How to Take Out the Trash: Weeding Out Bad Data & Keeping It Out


A good way to prevent data contamination is to set up a categorical, tiered system to aid in tracking data through the complete process and to an eventual end goal, with constant and consistent monitoring to make sure the data stays on track and setting outcomes to be measured in intervals.

These interval periods are further divided into three groupings: macro, micro, and sub-micro levels. If diagrammed, the appearance of this system resembles that of a tree: the macro level makes up the “trunk,” acting as the main portion to which all the “branches” (micro levels) are connected, with even smaller twigs (sub-micro levels) extending out from the branches. Also, much like a tree, the system may not only grow but also flourish and become beautiful, similar in look to a Mandelbrot set– if one can wax poetic about it.

Tracking data at the “trunk” macro level requires keeping the level tight and focused on a single subject. Adding too much information and too many outcomes at the macro level will make the micro and sub-micro levels virtually useless for analysis and could spread the information too thin, with infinitely complicated periphery that bares increasingly and more detailed ouroborian aspects. An example of an all-embracing macro level “trunk” is a social media campaign. Keeping the macro level tapered will allow for an easy gateway to interpret important baseline information to see if anything is amiss.

Beyond the macro level lays the “branches” micro level, which consists of segmented data from the macro level. Continuing with the example of a social media campaign macro level, it may be divided into micro levels based on the website or app used: Facebook, WhatsApp, Twitter, Instagram, Google+, YouTube, Snapchat, etc. The micro levels of a macro level may be whatever you wish them to be, provided they can effectively organize the more specific data and lend themselves to ease of access from the macro level to investigate anomalies (or allow in-depth investigation of anomalies on the macro level).

Beneath the micro levels lie the “twig” sub-micro levels, which are additionally specific; the sub-micro levels of the micro level of a social media platform could be distinctive, identifiable individual campaigns or pieces of media. Dividing the data even further allows for even easier access and more streamlined approaches, enabling those on the marketing and sales team to have an equal footing with those on the data analytics side and allowing both sides to combat any enigmas in the data. Using this type of a data integrity system to easily access the data sets allows the user to prevent or combat “garbage” from leaking in, and thereby mitigates it spilling out, where it can cause damage, saving users many headaches down the line.

Analyzing the Audience

Another helpful dissection may be the segmentation of the audience to better analyze response data from the client side. For example, an age range macro level could be divided into micro levels based on specific numerical ranges or psychographic segmentations such as shared personality traits, consumer beliefs, lifestyles or young adult (18-24 males or 25-34 females, etc.) and so on.

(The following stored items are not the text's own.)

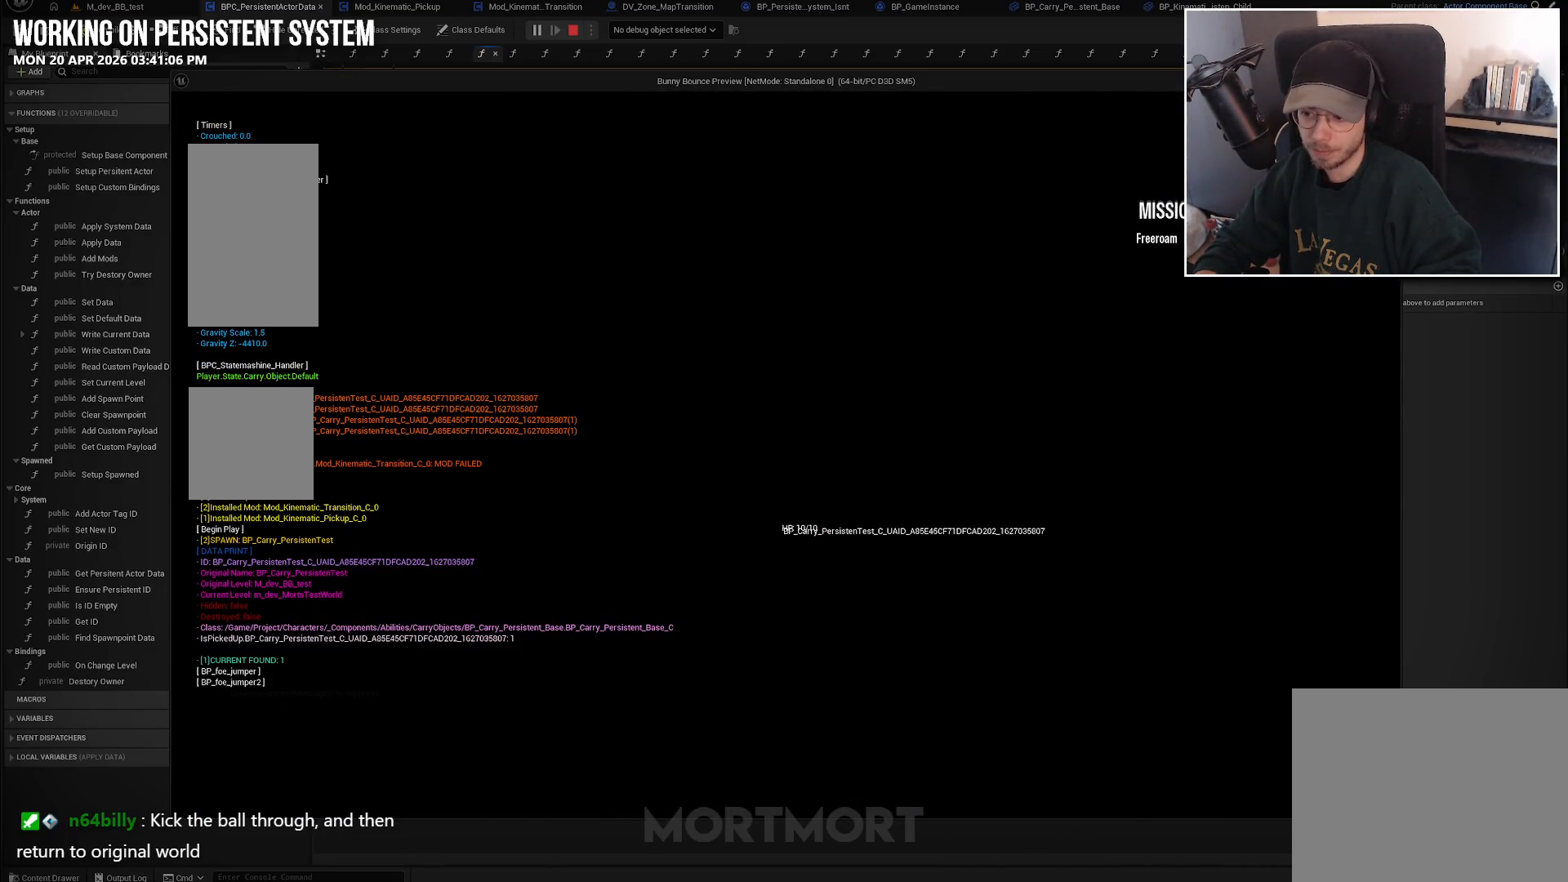
{"buttons": [], "left_stick": "center", "right_stick": "center", "events": []}
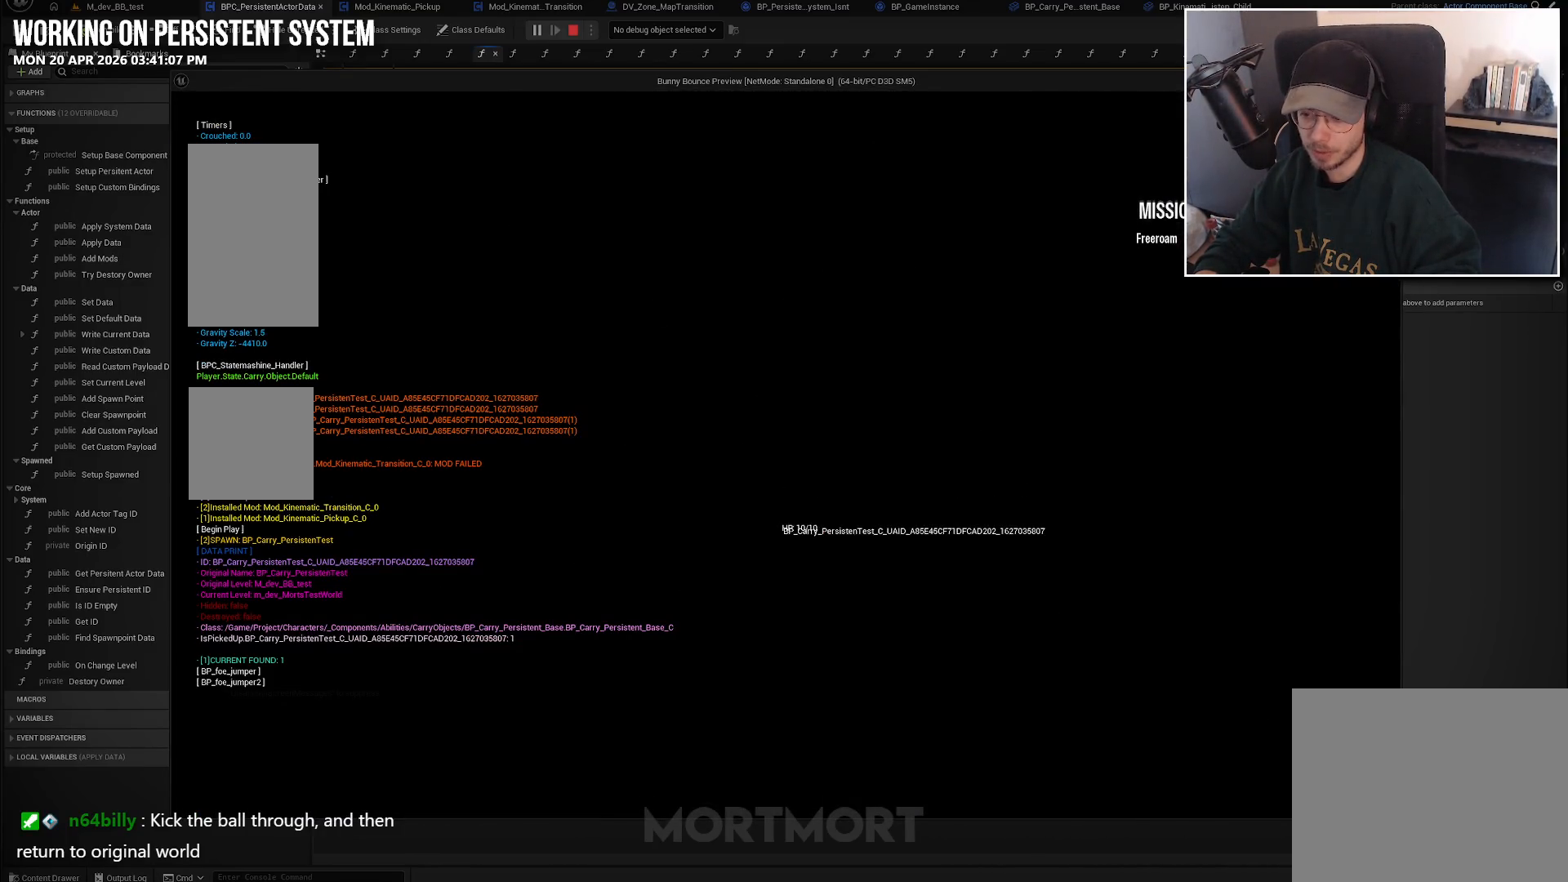
{"buttons": [], "left_stick": "center", "right_stick": "center", "events": []}
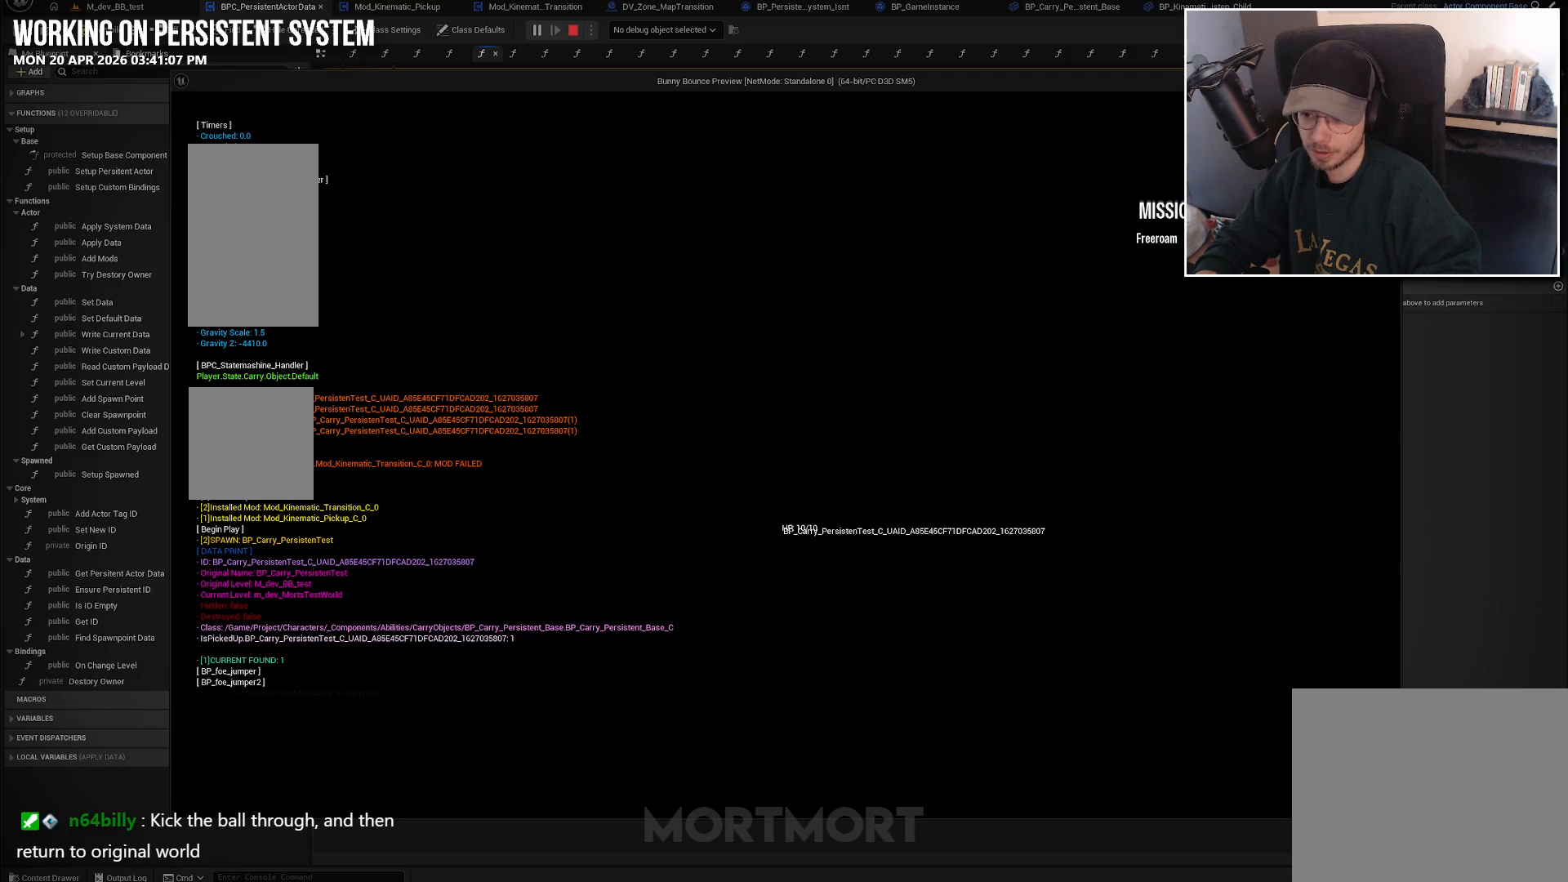
{"buttons": [], "left_stick": "center", "right_stick": "center", "events": []}
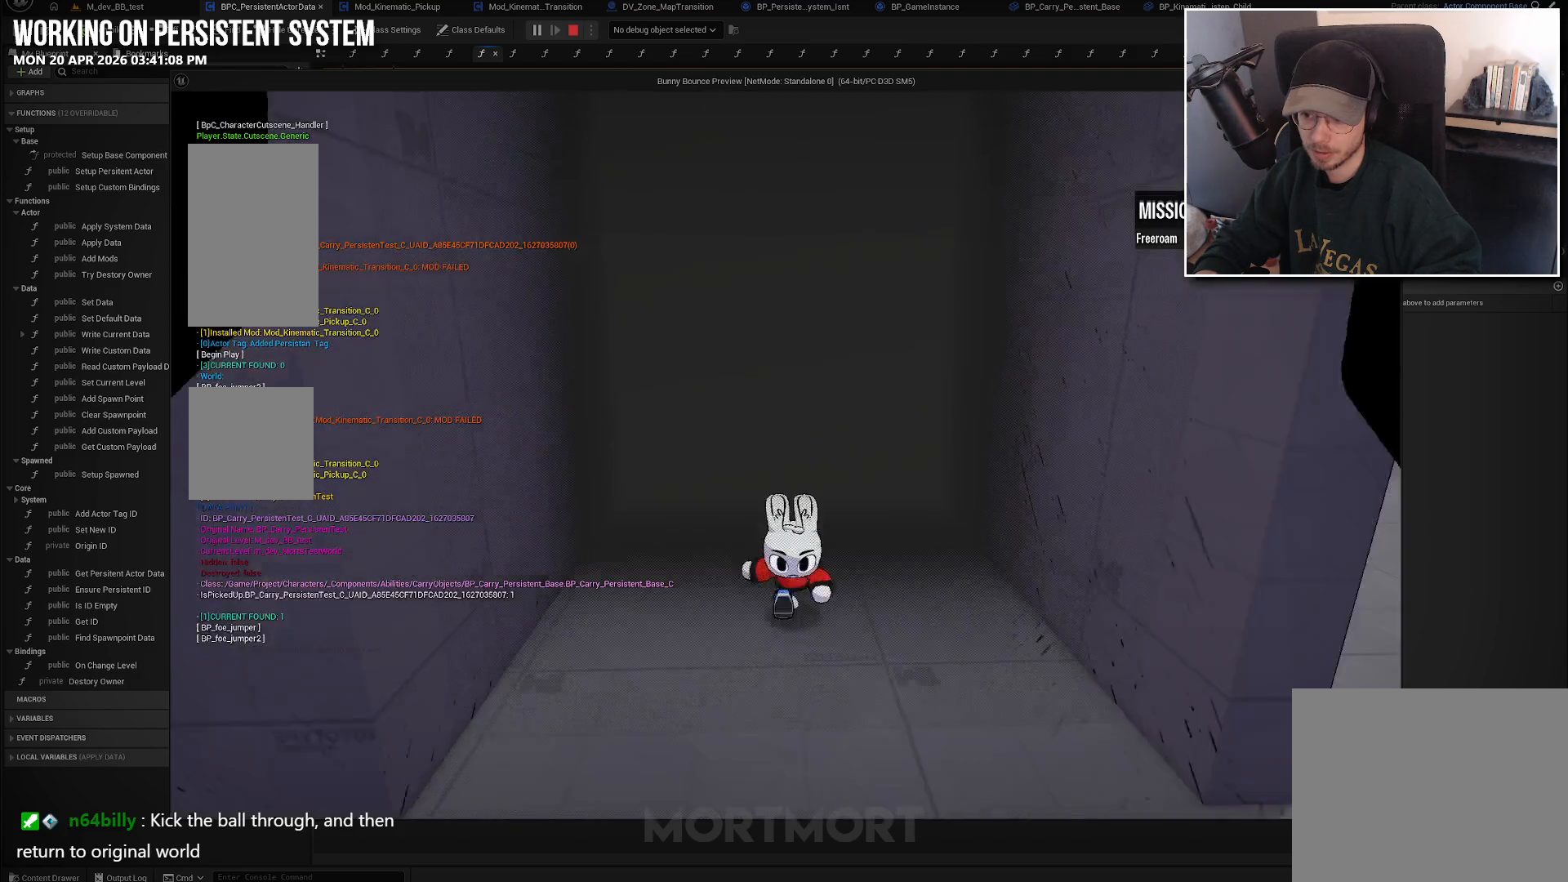
{"buttons": [], "left_stick": "center", "right_stick": "center", "events": []}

Such data will be valuable to establish separate reports on distinct target audiences, allowing the user to dive into them to brainstorm or to work on a problem, solution or opportunity while knowing where all the information is and where to look to find it, much like the tiered levels of the corporate-side system.

Note that while this system in both instances should be able to allow more efficient data access and detection of anomalies, the system is still not perfect and may still require combing through a varying amount of information if incongruities or unpredictable events appear in the harvested data. Again, the most foolproof way to keep bad data from seeping into results is maintaining the initial commitment to data integrity and entry. Honesty and scrupulousness are still the best policy after all – and so is focus and being careful.

One last thing: Be wary of accidentally overanalyzing the data in the process (“paralysis by analysis”) Even if you think you may be able to get to the root of the problem if you look long enough, you may get overwhelmed and lose yourself in trying to process all the information at once. If you feel like you’re becoming swamped with facts and figures, remember to take a step back, breathe and relax.

You’ve now got a manageable system to work with at your fingertips.